:: Problem details ::
You are asked to copy the entire listing exactly, apart from its pictures.

-----

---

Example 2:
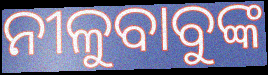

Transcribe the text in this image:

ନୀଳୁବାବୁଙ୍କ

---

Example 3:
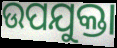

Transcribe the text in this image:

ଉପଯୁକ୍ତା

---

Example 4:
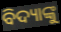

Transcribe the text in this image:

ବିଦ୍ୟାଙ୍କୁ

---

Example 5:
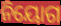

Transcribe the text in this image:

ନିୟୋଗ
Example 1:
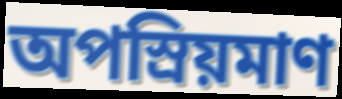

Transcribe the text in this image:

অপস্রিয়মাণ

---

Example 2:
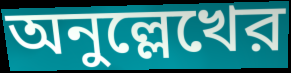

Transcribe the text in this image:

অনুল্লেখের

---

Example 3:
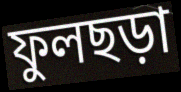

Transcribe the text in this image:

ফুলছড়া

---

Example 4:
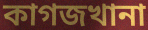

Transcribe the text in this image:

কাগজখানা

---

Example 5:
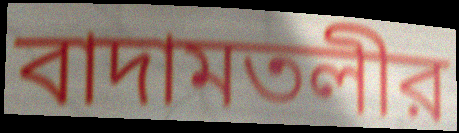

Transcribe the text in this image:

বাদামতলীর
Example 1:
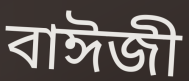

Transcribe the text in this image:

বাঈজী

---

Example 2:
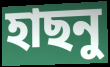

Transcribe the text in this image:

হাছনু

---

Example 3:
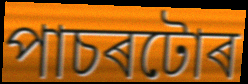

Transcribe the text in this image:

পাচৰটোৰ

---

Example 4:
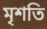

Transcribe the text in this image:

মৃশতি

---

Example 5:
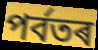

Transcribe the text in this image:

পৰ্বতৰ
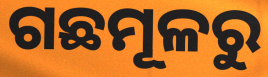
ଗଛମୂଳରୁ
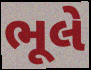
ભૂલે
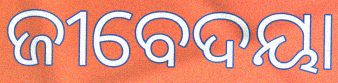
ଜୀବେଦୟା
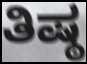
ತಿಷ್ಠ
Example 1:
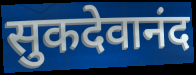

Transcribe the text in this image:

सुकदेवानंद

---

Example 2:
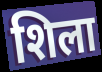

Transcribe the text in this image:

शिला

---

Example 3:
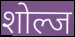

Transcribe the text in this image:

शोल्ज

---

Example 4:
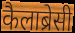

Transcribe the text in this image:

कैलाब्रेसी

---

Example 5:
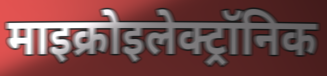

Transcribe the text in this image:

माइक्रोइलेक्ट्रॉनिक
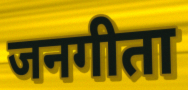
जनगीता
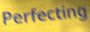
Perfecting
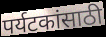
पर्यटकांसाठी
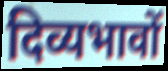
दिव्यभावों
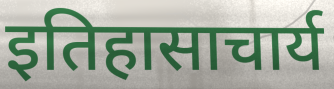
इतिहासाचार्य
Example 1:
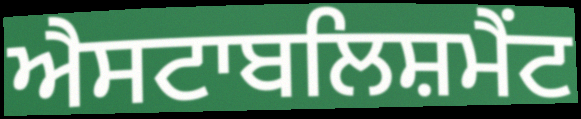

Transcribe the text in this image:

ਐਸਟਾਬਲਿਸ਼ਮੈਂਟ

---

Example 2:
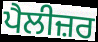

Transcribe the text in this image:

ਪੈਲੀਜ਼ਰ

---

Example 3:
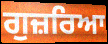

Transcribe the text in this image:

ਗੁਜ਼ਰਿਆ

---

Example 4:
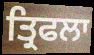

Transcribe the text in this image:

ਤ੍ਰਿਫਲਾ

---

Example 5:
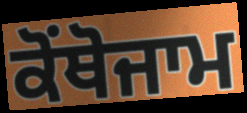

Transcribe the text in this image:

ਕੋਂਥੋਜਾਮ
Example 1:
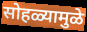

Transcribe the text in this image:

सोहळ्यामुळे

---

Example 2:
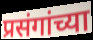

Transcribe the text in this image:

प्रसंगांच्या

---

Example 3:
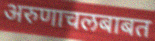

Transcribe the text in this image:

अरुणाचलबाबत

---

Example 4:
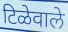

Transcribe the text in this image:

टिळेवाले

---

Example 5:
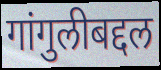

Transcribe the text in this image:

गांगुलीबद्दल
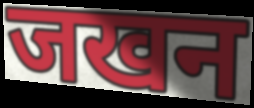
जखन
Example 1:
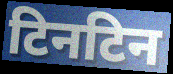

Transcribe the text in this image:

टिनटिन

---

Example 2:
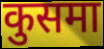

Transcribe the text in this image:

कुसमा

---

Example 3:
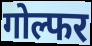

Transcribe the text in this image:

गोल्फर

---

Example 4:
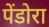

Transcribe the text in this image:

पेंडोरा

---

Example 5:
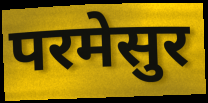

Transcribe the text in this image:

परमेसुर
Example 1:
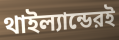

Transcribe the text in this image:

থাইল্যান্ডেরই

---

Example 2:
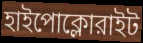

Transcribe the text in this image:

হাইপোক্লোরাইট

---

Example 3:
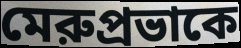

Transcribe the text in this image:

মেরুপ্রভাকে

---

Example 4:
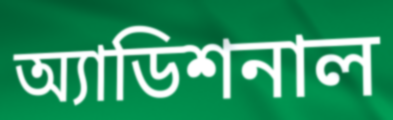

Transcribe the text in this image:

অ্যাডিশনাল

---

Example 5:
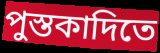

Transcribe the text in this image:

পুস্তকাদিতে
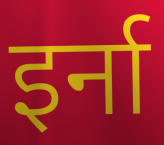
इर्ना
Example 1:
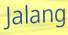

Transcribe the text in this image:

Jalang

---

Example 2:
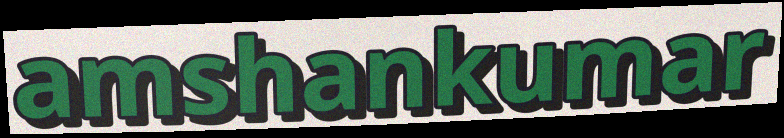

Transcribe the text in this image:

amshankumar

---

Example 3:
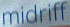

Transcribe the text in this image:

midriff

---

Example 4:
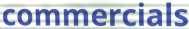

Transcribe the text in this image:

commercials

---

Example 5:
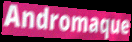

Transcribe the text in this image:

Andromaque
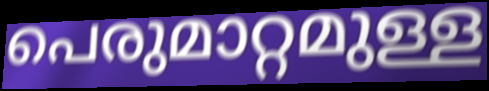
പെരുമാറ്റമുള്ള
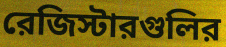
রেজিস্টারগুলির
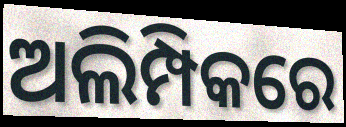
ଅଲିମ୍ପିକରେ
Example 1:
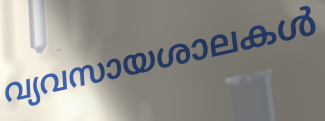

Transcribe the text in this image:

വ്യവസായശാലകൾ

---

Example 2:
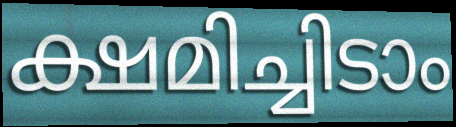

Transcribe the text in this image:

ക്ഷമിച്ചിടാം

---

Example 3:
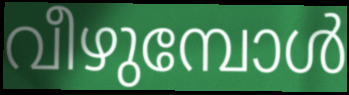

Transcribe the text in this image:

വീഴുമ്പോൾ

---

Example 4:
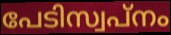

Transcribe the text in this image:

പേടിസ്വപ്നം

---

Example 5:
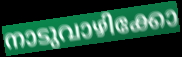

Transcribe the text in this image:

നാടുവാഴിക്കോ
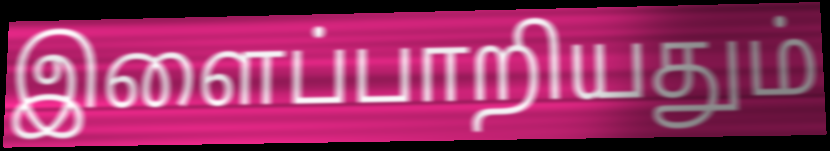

-----

:: Solution for this problem ::
---

Example 2:

Transcribe the text in this image:

ନୀଳୁବାବୁଙ୍କ

---

Example 3:

Transcribe the text in this image:

ଉପଯୁକ୍ତା

---

Example 4:

Transcribe the text in this image:

ବିଦ୍ୟାଙ୍କୁ

---

Example 5:

Transcribe the text in this image:

ନିୟୋଗ
Example 1:

Transcribe the text in this image:

অপস্রিয়মাণ

---

Example 2:

Transcribe the text in this image:

অনুল্লেখের

---

Example 3:

Transcribe the text in this image:

ফুলছড়া

---

Example 4:

Transcribe the text in this image:

কাগজখানা

---

Example 5:

Transcribe the text in this image:

বাদামতলীর
Example 1:

Transcribe the text in this image:

বাঈজী

---

Example 2:

Transcribe the text in this image:

হাছনু

---

Example 3:

Transcribe the text in this image:

পাচৰটোৰ

---

Example 4:

Transcribe the text in this image:

মৃশতি

---

Example 5:

Transcribe the text in this image:

পৰ্বতৰ
ଗଛମୂଳରୁ
ભૂલે
ଜୀବେଦୟା
ತಿಷ್ಠ
Example 1:

Transcribe the text in this image:

सुकदेवानंद

---

Example 2:

Transcribe the text in this image:

शिला

---

Example 3:

Transcribe the text in this image:

शोल्ज

---

Example 4:

Transcribe the text in this image:

कैलाब्रेसी

---

Example 5:

Transcribe the text in this image:

माइक्रोइलेक्ट्रॉनिक
जनगीता
Perfecting
पर्यटकांसाठी
दिव्यभावों
इतिहासाचार्य
Example 1:

Transcribe the text in this image:

ਐਸਟਾਬਲਿਸ਼ਮੈਂਟ

---

Example 2:

Transcribe the text in this image:

ਪੈਲੀਜ਼ਰ

---

Example 3:

Transcribe the text in this image:

ਗੁਜ਼ਰਿਆ

---

Example 4:

Transcribe the text in this image:

ਤ੍ਰਿਫਲਾ

---

Example 5:

Transcribe the text in this image:

ਕੋਂਥੋਜਾਮ
Example 1:

Transcribe the text in this image:

सोहळ्यामुळे

---

Example 2:

Transcribe the text in this image:

प्रसंगांच्या

---

Example 3:

Transcribe the text in this image:

अरुणाचलबाबत

---

Example 4:

Transcribe the text in this image:

टिळेवाले

---

Example 5:

Transcribe the text in this image:

गांगुलीबद्दल
जखन
Example 1:

Transcribe the text in this image:

टिनटिन

---

Example 2:

Transcribe the text in this image:

कुसमा

---

Example 3:

Transcribe the text in this image:

गोल्फर

---

Example 4:

Transcribe the text in this image:

पेंडोरा

---

Example 5:

Transcribe the text in this image:

परमेसुर
Example 1:

Transcribe the text in this image:

থাইল্যান্ডেরই

---

Example 2:

Transcribe the text in this image:

হাইপোক্লোরাইট

---

Example 3:

Transcribe the text in this image:

মেরুপ্রভাকে

---

Example 4:

Transcribe the text in this image:

অ্যাডিশনাল

---

Example 5:

Transcribe the text in this image:

পুস্তকাদিতে
इर्ना
Example 1:

Transcribe the text in this image:

Jalang

---

Example 2:

Transcribe the text in this image:

amshankumar

---

Example 3:

Transcribe the text in this image:

midriff

---

Example 4:

Transcribe the text in this image:

commercials

---

Example 5:

Transcribe the text in this image:

Andromaque
പെരുമാറ്റമുള്ള
রেজিস্টারগুলির
ଅଲିମ୍ପିକରେ
Example 1:

Transcribe the text in this image:

വ്യവസായശാലകൾ

---

Example 2:

Transcribe the text in this image:

ക്ഷമിച്ചിടാം

---

Example 3:

Transcribe the text in this image:

വീഴുമ്പോൾ

---

Example 4:

Transcribe the text in this image:

പേടിസ്വപ്നം

---

Example 5:

Transcribe the text in this image:

നാടുവാഴിക്കോ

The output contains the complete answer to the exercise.